Sharon H. Chang is an author activist who focuses on exploring racism, social justice and the Asian American diaspora through a feminist lens. Her new book, Raising Mixed Race: Multiracial Asian Children In a Post-Racial World, was just released from Routledge Publishing/Taylor and Francis Group. The book explores the marginalization of mixed-race people and how to support mixed-race children in developing their own identities. Chang earned two bachelor’s degrees from UCLA and a master’s degree in human development from Pacific Oaks College. She worked with young children and families for over a decade as a teacher, administrator, advocate and parent educator. Recently named The Seattle Globalist’s 2015 Social Justice Commentator of the Year, Chang’s writing has also appeared in BuzzFeed, ThinkProgress, AAPI Voices and even ParentMap. She is a mom to a school-age son.
What made you want to write this book?
We had our son [who comes from two mixed-race Asian/white parents] in 2009. All of sudden I looked at this small new mixed person, my heart and soul, and I thought: I have no answers for you — answers to questions I know you'll have because I've had them my entire life. So I set out to find anything — research, literature, parenting books, kids books, toys — that would reflect our family and help us deepen our understanding. And I found practically nothing. Which was saddening, devastating and infuriating. In society's eyes, after all these decades, people like my family still barely exist and if we do exist, we can't possibly have racial experiences that are worth exploring beyond post-racial fetishizing. That was when I decided to pick up my pen and paper, go out into the field, and start interviewing for what became the book.
What’s one thing parents should keep in mind when raising mixed-race kids?
One of the most disturbing things I witnessed while interviewing parents for this book was high levels of indoctrination into white-dominant thinking [by both white parents and parents of color]. In particular, parents avoiding examining their own racial identities, downplaying the impact of racism on their families, refusing to name the real problem of white supremacy, and buying into the illogical belief that the birth of mixed-race children alone will erase all of society's racial problems. Here is the certain truth: We absolutely will not be able to practice antiracist parenting if we can't confront our own denial and miseducation first.
Here is the certain truth: We absolutely will not be able to practice antiracist parenting if we can't confront our own denial and miseducation first.
What barriers do multiracial Asian children face in identity formation?

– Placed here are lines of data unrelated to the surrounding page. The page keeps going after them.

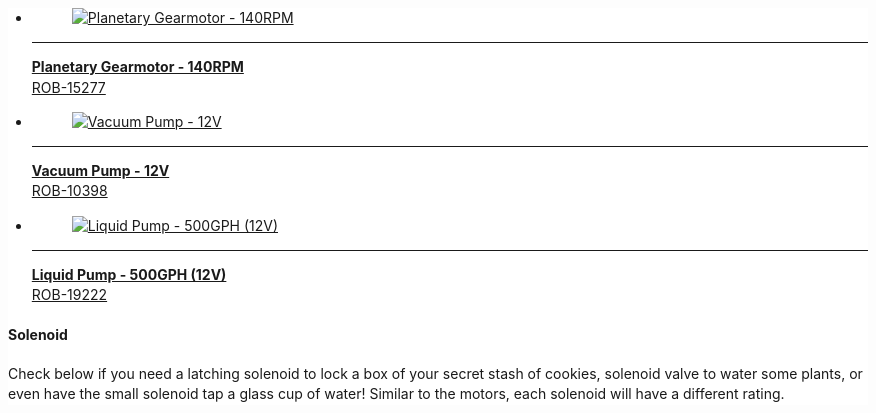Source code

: -   <a href="https://www.sparkfun.com/products/15277">
      <figure markdown>
        <img src="https://cdn.sparkfun.com/assets/parts/1/3/7/5/3/15277-Planetary_Gearmotor-02a.jpg" style="width:140px; height:140px; object-fit:contain;" alt="Planetary Gearmotor - 140RPM">
      </figure>
    </a>

    ---

    <a href="https://www.sparkfun.com/products/15277">
      <b>Planetary Gearmotor - 140RPM</b>
      <br />
      ROB-15277
    </a>

-   <a href="https://www.sparkfun.com/products/10398">
      <figure markdown>
        <img src="https://cdn.sparkfun.com/assets/parts/4/8/5/4/10398-02.jpg" style="width:140px; height:140px; object-fit:contain;" alt="Vacuum Pump - 12V">
      </figure>
    </a>

    ---

    <a href="https://www.sparkfun.com/products/10398">
      <b>Vacuum Pump - 12V</b>
      <br />
      ROB-10398
    </a>

-   <a href="https://www.sparkfun.com/products/19222">
      <figure markdown>
        <img src="https://cdn.sparkfun.com/assets/parts/1/8/8/4/9/19222-Liquid_Pump_-_500GPH__12V_-01.jpg" style="width:140px; height:140px; object-fit:contain;" alt="Liquid Pump - 500GPH (12V)">
      </figure>
    </a>

    ---

    <a href="https://www.sparkfun.com/products/19222">
      <b>Liquid Pump - 500GPH (12V)</b>
      <br />
      ROB-19222
    </a>


</div>



#### Solenoid

Check below if you need a latching solenoid to lock a box of your secret stash of cookies, solenoid valve to water some plants, or even have the small solenoid tap a glass cup of water! Similar to the motors, each solenoid will have a different rating.

<div class="grid cards hide col-4" markdown>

First, based on how the children scan racially, they will often be subject to monoracial stereotyping and discrimination. For instance, if a child is mixed Asian/white but "looks" Asian enough to others, they typically endure anti-Asian oppression at some or various points in their life. If a child is mixed black/Asian but "looks" black to others, they will obviously endure anti-black oppression at some or various points in their life. But on top of these pieces multiracial Asian children face added barriers very specific to their mixedness. One of the largest being compounded invisibility where they are devastatingly invisible to the public not only because they are children, but because they are mixed-race and Asian (all three populations are highly ignored by mainstream society). Mixed-race children are some of the least likely to see themselves reflected in their learning environments and learning materials or to have adults in their lives who even notice this lack of reflection. Multiracial Asian children are very likely to live in racial isolation where they have very little contact or exposure to others like them. And lastly, multiracial Asian children often contend with very high degrees of parent indoctrination, where parents have an underdeveloped political self-awareness and are ill-equipped to deal with race alone, much less mixed race.
How can parents and educators support multiracial children in their journey to combat 'racially minimizing' comments and understand their unique identities?
Read, watch, witness as much work as you can by and about multiracials (be very careful about materials that are about multiracials but by monoracials). Give mixed children as much access to those same materials as you can. Open the door for ongoing conversations. Very often mixed-race people are silenced by being messaged in covert [and] overt ways that their identities are invalid, [that] experiences of race [are] unimportant, and [that] they should not speak. Acknowledge that mixed-race children and mixed-race people need affirmation [and] space to talk about who they are, [and that they] have their own hurtful racializing experiences and need opportunities to process and heal from those experiences with you but especially with other mixed-race folk.